Ablation studies demonstrate the indispensability of adaptive node control, confidence-based acceptance/pruning, and fine-grained entity retrieval for both answer accuracy and minimization of evidence loss.

Hyperparameter Sensitivity

Empirical analysis reveals optimal performance at confidence thresholds $\tau_A \in [0.9, 0.95]$ and maximum tree depths 2–3 for multi-hop benchmarks; single-hop tasks require only shallow decomposition. These settings are robust across tasks and base LLM architectures, indicating transferable and task-agnostic applicability.

Figure 4: Increasing tree depth yields accuracy gains in complex multi-hop datasets but induces noise in single-hop tasks, highlighting the necessity of adaptive expansion.

Figure 5: Confidence threshold $\tau_A$ tightly regulates answer acceptance/tree depth. The 0.9–0.95 range ensures optimal EM scores and stable decomposition depths.

Case Study: Error Pruning and Chain Recovery

Direct comparison to ProbTree in an error-prone scenario shows that confidence-guided pruning corrects initial evidence selection errors and restores accurate multi-hop chains, directly addressing cascading error propagation.

Figure 6: Case study where ProbTree fails due to evidence forgetting; PruneRAG prunes erroneous branches, regenerates correct sub-queries, and ultimately yields the correct final answer.
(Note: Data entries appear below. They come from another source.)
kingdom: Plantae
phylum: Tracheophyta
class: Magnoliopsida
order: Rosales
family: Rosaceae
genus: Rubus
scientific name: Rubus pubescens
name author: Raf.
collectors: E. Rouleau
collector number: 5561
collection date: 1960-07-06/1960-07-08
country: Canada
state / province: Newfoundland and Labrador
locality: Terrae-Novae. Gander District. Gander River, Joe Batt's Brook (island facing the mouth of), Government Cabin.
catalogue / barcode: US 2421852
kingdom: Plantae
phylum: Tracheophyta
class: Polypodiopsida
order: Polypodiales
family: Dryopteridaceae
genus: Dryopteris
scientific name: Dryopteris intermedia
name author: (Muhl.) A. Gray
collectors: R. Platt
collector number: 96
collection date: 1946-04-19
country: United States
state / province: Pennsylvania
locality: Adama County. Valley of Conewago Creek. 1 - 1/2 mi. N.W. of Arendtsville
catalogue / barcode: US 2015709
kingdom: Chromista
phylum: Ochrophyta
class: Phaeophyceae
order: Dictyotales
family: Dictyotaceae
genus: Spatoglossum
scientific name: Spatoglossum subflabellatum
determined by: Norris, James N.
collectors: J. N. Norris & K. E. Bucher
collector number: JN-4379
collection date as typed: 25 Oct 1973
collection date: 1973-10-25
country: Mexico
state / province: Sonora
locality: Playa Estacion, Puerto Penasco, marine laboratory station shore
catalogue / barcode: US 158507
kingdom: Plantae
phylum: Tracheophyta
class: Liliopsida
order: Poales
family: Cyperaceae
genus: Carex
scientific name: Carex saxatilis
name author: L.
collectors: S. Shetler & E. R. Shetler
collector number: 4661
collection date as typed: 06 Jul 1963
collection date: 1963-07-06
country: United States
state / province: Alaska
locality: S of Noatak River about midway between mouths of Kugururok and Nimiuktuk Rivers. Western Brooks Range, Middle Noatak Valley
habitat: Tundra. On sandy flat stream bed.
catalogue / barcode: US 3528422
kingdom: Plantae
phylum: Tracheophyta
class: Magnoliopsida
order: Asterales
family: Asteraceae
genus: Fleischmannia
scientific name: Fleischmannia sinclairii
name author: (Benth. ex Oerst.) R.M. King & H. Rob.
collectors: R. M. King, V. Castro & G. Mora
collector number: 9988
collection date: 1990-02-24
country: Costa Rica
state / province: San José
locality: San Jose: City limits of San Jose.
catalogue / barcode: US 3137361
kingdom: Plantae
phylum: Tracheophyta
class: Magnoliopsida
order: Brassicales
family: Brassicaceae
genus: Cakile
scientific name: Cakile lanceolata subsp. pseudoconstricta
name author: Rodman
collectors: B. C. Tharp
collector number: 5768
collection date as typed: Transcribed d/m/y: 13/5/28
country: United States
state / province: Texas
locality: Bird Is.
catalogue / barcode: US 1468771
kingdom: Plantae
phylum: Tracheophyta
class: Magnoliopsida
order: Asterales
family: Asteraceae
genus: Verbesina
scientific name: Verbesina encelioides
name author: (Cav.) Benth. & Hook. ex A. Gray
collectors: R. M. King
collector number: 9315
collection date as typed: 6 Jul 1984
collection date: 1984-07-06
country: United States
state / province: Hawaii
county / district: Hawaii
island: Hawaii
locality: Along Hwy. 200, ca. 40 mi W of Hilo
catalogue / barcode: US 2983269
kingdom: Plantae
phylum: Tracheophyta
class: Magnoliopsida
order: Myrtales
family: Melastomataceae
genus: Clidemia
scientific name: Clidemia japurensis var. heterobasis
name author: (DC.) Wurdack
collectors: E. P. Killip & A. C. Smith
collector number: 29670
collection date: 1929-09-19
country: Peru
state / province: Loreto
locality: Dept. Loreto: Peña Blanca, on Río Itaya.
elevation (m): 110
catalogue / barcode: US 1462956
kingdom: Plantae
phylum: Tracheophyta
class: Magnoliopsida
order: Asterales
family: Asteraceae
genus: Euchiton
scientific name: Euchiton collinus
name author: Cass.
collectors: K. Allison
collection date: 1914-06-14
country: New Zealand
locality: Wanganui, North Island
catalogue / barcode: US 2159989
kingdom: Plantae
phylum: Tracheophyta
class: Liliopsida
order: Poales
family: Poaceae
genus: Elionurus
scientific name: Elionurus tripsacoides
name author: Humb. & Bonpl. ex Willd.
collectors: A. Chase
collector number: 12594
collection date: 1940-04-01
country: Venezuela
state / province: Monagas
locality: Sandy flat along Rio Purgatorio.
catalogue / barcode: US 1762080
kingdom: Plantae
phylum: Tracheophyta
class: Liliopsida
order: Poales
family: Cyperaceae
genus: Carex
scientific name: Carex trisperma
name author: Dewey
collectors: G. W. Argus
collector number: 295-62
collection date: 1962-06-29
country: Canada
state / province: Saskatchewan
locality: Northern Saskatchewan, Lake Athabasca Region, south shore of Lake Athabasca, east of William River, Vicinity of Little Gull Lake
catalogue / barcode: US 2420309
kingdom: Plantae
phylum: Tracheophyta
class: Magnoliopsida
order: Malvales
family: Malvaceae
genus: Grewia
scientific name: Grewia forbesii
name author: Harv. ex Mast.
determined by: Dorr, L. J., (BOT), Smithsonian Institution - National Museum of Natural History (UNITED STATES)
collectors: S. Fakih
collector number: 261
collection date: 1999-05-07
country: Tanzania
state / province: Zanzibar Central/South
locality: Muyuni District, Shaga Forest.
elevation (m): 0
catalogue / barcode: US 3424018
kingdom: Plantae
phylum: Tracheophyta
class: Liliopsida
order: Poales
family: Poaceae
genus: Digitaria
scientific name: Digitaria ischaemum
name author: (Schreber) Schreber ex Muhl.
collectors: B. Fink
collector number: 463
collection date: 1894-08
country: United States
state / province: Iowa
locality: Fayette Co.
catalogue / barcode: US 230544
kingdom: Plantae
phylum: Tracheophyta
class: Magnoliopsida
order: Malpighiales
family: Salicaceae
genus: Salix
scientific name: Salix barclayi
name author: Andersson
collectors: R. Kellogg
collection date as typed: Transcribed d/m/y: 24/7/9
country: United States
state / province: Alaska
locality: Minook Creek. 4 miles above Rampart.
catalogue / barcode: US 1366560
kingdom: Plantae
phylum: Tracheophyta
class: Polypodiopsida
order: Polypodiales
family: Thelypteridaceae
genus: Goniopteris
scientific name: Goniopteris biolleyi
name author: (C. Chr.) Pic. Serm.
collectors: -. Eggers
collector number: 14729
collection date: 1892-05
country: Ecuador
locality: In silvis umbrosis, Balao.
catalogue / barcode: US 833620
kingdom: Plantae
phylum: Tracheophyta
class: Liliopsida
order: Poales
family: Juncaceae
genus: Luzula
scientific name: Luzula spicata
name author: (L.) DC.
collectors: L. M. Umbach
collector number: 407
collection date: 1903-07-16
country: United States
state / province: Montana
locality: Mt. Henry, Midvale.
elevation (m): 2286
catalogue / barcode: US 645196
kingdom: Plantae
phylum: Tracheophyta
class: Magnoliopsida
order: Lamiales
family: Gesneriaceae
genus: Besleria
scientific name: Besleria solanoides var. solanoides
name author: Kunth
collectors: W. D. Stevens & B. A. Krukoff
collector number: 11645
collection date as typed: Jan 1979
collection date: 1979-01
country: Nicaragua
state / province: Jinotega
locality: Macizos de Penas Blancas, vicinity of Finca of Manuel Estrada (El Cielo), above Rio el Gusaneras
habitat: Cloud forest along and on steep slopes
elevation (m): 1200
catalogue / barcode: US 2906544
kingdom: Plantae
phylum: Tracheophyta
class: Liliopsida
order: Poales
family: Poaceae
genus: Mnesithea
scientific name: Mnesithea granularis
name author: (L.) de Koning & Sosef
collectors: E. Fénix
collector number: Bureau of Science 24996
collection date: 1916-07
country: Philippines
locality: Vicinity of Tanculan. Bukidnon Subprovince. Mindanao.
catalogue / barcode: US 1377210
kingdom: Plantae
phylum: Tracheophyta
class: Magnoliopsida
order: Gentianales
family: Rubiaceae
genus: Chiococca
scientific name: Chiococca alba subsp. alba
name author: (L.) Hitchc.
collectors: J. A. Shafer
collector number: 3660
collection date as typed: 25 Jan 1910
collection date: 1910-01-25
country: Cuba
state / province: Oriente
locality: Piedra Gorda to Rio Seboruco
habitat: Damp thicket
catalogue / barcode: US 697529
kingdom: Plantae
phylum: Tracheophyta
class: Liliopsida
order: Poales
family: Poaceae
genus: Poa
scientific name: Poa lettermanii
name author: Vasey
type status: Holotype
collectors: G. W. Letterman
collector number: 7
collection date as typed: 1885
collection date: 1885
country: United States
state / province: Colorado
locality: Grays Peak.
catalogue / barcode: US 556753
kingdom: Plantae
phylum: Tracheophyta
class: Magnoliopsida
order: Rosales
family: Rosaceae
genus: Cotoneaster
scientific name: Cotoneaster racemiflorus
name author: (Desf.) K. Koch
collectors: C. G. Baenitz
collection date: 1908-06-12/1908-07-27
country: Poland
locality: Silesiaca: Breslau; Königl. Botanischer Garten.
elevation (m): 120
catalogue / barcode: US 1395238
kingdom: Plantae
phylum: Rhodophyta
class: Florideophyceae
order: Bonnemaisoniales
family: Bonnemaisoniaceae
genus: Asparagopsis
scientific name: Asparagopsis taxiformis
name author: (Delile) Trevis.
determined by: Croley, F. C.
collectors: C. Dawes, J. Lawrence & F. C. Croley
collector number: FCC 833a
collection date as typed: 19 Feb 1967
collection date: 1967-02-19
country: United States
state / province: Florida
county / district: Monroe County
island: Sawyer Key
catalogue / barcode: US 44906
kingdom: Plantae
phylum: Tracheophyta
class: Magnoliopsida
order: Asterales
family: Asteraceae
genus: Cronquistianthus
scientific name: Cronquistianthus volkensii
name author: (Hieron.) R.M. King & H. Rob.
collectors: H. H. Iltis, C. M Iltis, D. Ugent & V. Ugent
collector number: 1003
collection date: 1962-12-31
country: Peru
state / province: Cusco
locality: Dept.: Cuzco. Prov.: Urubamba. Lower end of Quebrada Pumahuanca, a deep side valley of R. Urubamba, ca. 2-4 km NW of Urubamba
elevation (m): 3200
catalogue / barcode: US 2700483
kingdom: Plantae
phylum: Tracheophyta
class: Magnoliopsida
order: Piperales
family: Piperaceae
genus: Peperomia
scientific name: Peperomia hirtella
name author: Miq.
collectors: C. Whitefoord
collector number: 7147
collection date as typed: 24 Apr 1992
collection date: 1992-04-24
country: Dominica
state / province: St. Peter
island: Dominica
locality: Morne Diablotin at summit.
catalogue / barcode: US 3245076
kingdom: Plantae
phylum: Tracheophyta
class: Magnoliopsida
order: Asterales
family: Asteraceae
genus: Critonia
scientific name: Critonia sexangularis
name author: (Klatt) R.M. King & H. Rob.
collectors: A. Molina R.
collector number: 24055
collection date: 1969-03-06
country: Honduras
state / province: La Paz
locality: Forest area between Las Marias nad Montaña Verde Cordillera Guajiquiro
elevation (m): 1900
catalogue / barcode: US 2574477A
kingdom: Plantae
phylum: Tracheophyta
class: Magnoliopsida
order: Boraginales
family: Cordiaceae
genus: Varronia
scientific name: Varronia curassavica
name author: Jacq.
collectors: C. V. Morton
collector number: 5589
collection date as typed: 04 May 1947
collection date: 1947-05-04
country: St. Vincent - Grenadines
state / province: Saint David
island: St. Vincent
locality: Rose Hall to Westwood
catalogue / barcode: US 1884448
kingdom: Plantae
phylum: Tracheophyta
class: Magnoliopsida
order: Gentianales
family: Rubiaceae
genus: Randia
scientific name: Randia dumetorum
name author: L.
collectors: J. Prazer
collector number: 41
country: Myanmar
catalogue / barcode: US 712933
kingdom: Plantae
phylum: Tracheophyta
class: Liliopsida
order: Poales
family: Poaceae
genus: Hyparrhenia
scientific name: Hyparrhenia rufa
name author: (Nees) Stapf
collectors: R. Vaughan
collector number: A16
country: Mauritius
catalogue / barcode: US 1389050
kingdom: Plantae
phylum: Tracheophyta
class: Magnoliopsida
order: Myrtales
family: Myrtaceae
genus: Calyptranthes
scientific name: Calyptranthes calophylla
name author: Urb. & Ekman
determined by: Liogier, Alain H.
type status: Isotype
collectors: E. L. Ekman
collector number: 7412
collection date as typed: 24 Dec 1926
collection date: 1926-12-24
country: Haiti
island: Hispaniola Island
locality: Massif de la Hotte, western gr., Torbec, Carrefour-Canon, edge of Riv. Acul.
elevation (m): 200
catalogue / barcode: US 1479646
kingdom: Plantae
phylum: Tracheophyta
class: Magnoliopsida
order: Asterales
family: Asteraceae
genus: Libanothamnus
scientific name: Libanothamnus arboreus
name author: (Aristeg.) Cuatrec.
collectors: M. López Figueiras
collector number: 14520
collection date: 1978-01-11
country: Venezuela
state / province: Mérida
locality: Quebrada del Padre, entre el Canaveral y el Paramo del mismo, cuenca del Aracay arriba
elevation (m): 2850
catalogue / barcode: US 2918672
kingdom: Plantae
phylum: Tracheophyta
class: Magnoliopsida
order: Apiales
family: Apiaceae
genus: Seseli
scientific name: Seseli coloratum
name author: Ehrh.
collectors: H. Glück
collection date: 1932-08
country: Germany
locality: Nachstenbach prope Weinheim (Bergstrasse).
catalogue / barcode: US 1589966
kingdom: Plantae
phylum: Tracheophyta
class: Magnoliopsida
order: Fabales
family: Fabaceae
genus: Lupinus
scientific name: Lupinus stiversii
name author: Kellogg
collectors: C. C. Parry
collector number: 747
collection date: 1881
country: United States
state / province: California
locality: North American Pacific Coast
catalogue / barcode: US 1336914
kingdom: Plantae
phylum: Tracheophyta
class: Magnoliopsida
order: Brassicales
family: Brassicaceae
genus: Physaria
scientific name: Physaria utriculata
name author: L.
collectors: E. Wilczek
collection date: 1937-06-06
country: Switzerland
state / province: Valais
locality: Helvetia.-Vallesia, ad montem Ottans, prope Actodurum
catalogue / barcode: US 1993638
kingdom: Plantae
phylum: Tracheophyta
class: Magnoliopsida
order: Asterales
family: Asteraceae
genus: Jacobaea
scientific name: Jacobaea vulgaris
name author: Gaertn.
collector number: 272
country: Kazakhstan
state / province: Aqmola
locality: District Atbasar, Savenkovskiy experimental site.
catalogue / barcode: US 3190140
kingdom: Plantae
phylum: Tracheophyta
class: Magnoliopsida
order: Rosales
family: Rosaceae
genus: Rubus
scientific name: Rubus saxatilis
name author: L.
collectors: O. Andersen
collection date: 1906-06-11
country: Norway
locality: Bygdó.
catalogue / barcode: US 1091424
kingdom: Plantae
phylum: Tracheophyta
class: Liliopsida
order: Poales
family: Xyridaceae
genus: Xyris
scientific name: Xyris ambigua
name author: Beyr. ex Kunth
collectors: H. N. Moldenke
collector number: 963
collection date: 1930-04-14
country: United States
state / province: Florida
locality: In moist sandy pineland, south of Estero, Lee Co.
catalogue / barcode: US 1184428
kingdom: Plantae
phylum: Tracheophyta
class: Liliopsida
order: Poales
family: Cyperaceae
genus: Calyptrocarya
Theoretical and Practical Implications

PruneRAG's innovations establish that confidence-driven, locally adaptive control over multi-hop reasoning—together with targeted, entity-driven retrieval—substantially improves both answer faithfulness and resource efficiency in RAG architectures, even as task complexity scales. The framework systematically reduces propagation of retrieval errors, enforces disciplined tree growth, and avoids the compounding context overloads typical of linear or unregulated tree structures.

Importantly, PruneRAG's mechanisms are orthogonal to model scale and retrieval backbone: scaling base LLMs or swapping in stronger retrievers does not obviate the need for confidence-guided tree-based control; evidence forgetting remains prevalent otherwise. Thus, future advances in both LLM alignment and open-domain QA can benefit from principled, confidence-based adaptive control of reasoning and retrieval.

Conclusion

PruneRAG delivers a robust solution for evidence forgetting and inefficiency in retrieval-augmented generation by integrating confidence-aware query decomposition trees, adaptive pruning, and entity-based retrieval anchoring. Its architectural contributions yield substantial and consistent state-of-the-art performance gains in multi-hop QA, and its design principles are directly transferrable to a broad class of compositional language understanding and reasoning tasks.